(Dataset rows)
--- start ---

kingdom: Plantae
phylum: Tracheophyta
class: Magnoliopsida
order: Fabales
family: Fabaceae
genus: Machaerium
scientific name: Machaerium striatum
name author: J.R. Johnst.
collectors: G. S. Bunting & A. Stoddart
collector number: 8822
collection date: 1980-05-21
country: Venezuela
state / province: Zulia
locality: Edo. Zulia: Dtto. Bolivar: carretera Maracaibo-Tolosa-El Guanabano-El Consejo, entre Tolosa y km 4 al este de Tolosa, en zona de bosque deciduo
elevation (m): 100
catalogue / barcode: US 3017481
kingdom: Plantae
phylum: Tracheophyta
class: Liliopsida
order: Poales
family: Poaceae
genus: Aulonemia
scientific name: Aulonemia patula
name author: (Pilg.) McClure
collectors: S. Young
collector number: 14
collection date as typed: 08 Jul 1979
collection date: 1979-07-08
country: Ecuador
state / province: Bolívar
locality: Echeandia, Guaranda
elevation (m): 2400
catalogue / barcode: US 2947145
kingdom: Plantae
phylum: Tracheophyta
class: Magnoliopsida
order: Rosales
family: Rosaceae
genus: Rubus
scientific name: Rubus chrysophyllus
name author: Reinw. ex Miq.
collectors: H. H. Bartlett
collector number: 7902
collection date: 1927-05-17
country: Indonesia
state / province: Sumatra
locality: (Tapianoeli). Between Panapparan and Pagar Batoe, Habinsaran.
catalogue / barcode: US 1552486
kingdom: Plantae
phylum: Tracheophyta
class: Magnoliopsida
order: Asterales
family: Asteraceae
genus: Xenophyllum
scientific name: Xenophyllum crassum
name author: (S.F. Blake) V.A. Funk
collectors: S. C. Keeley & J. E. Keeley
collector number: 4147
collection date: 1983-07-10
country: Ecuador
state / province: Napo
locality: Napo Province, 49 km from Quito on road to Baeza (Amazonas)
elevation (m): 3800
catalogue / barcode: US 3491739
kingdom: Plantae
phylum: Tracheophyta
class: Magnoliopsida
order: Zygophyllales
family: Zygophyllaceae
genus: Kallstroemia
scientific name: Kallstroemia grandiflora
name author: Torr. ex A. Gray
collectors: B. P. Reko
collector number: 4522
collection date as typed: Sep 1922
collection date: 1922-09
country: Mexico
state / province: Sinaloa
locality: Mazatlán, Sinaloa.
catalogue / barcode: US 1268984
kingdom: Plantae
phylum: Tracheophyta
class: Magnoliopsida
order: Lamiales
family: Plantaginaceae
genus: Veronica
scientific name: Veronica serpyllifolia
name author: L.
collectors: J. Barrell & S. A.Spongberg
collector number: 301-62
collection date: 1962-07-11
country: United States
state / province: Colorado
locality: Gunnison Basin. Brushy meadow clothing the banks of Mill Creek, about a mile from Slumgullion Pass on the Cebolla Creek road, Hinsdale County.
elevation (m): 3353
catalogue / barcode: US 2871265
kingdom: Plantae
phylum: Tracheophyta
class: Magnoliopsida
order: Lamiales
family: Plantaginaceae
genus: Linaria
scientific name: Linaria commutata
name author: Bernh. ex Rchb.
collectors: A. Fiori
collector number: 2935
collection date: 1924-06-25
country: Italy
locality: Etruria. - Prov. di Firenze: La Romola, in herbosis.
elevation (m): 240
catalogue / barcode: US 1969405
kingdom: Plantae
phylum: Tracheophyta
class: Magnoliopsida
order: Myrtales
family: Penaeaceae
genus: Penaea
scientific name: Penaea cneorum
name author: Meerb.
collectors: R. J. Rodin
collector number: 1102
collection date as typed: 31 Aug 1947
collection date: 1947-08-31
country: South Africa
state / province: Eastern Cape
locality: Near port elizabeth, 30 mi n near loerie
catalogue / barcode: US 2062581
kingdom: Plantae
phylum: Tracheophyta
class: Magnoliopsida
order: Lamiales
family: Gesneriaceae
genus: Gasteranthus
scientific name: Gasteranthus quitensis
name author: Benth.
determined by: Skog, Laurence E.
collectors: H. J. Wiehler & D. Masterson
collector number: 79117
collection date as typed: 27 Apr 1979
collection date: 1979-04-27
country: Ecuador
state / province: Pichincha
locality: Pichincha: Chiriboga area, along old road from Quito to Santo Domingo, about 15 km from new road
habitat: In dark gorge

--- end ---

Your instructions - Please reproduce all of the material above line for line, with no changes.

Exercise response -
kingdom: Plantae
phylum: Tracheophyta
class: Magnoliopsida
order: Fabales
family: Fabaceae
genus: Machaerium
scientific name: Machaerium striatum
name author: J.R. Johnst.
collectors: G. S. Bunting & A. Stoddart
collector number: 8822
collection date: 1980-05-21
country: Venezuela
state / province: Zulia
locality: Edo. Zulia: Dtto. Bolivar: carretera Maracaibo-Tolosa-El Guanabano-El Consejo, entre Tolosa y km 4 al este de Tolosa, en zona de bosque deciduo
elevation (m): 100
catalogue / barcode: US 3017481
kingdom: Plantae
phylum: Tracheophyta
class: Liliopsida
order: Poales
family: Poaceae
genus: Aulonemia
scientific name: Aulonemia patula
name author: (Pilg.) McClure
collectors: S. Young
collector number: 14
collection date as typed: 08 Jul 1979
collection date: 1979-07-08
country: Ecuador
state / province: Bolívar
locality: Echeandia, Guaranda
elevation (m): 2400
catalogue / barcode: US 2947145
kingdom: Plantae
phylum: Tracheophyta
class: Magnoliopsida
order: Rosales
family: Rosaceae
genus: Rubus
scientific name: Rubus chrysophyllus
name author: Reinw. ex Miq.
collectors: H. H. Bartlett
collector number: 7902
collection date: 1927-05-17
country: Indonesia
state / province: Sumatra
locality: (Tapianoeli). Between Panapparan and Pagar Batoe, Habinsaran.
catalogue / barcode: US 1552486
kingdom: Plantae
phylum: Tracheophyta
class: Magnoliopsida
order: Asterales
family: Asteraceae
genus: Xenophyllum
scientific name: Xenophyllum crassum
name author: (S.F. Blake) V.A. Funk
collectors: S. C. Keeley & J. E. Keeley
collector number: 4147
collection date: 1983-07-10
country: Ecuador
state / province: Napo
locality: Napo Province, 49 km from Quito on road to Baeza (Amazonas)
elevation (m): 3800
catalogue / barcode: US 3491739
kingdom: Plantae
phylum: Tracheophyta
class: Magnoliopsida
order: Zygophyllales
family: Zygophyllaceae
genus: Kallstroemia
scientific name: Kallstroemia grandiflora
name author: Torr. ex A. Gray
collectors: B. P. Reko
collector number: 4522
collection date as typed: Sep 1922
collection date: 1922-09
country: Mexico
state / province: Sinaloa
locality: Mazatlán, Sinaloa.
catalogue / barcode: US 1268984
kingdom: Plantae
phylum: Tracheophyta
class: Magnoliopsida
order: Lamiales
family: Plantaginaceae
genus: Veronica
scientific name: Veronica serpyllifolia
name author: L.
collectors: J. Barrell & S. A.Spongberg
collector number: 301-62
collection date: 1962-07-11
country: United States
state / province: Colorado
locality: Gunnison Basin. Brushy meadow clothing the banks of Mill Creek, about a mile from Slumgullion Pass on the Cebolla Creek road, Hinsdale County.
elevation (m): 3353
catalogue / barcode: US 2871265
kingdom: Plantae
phylum: Tracheophyta
class: Magnoliopsida
order: Lamiales
family: Plantaginaceae
genus: Linaria
scientific name: Linaria commutata
name author: Bernh. ex Rchb.
collectors: A. Fiori
collector number: 2935
collection date: 1924-06-25
country: Italy
locality: Etruria. - Prov. di Firenze: La Romola, in herbosis.
elevation (m): 240
catalogue / barcode: US 1969405
kingdom: Plantae
phylum: Tracheophyta
class: Magnoliopsida
order: Myrtales
family: Penaeaceae
genus: Penaea
scientific name: Penaea cneorum
name author: Meerb.
collectors: R. J. Rodin
collector number: 1102
collection date as typed: 31 Aug 1947
collection date: 1947-08-31
country: South Africa
state / province: Eastern Cape
locality: Near port elizabeth, 30 mi n near loerie
catalogue / barcode: US 2062581
kingdom: Plantae
phylum: Tracheophyta
class: Magnoliopsida
order: Lamiales
family: Gesneriaceae
genus: Gasteranthus
scientific name: Gasteranthus quitensis
name author: Benth.
determined by: Skog, Laurence E.
collectors: H. J. Wiehler & D. Masterson
collector number: 79117
collection date as typed: 27 Apr 1979
collection date: 1979-04-27
country: Ecuador
state / province: Pichincha
locality: Pichincha: Chiriboga area, along old road from Quito to Santo Domingo, about 15 km from new road
habitat: In dark gorge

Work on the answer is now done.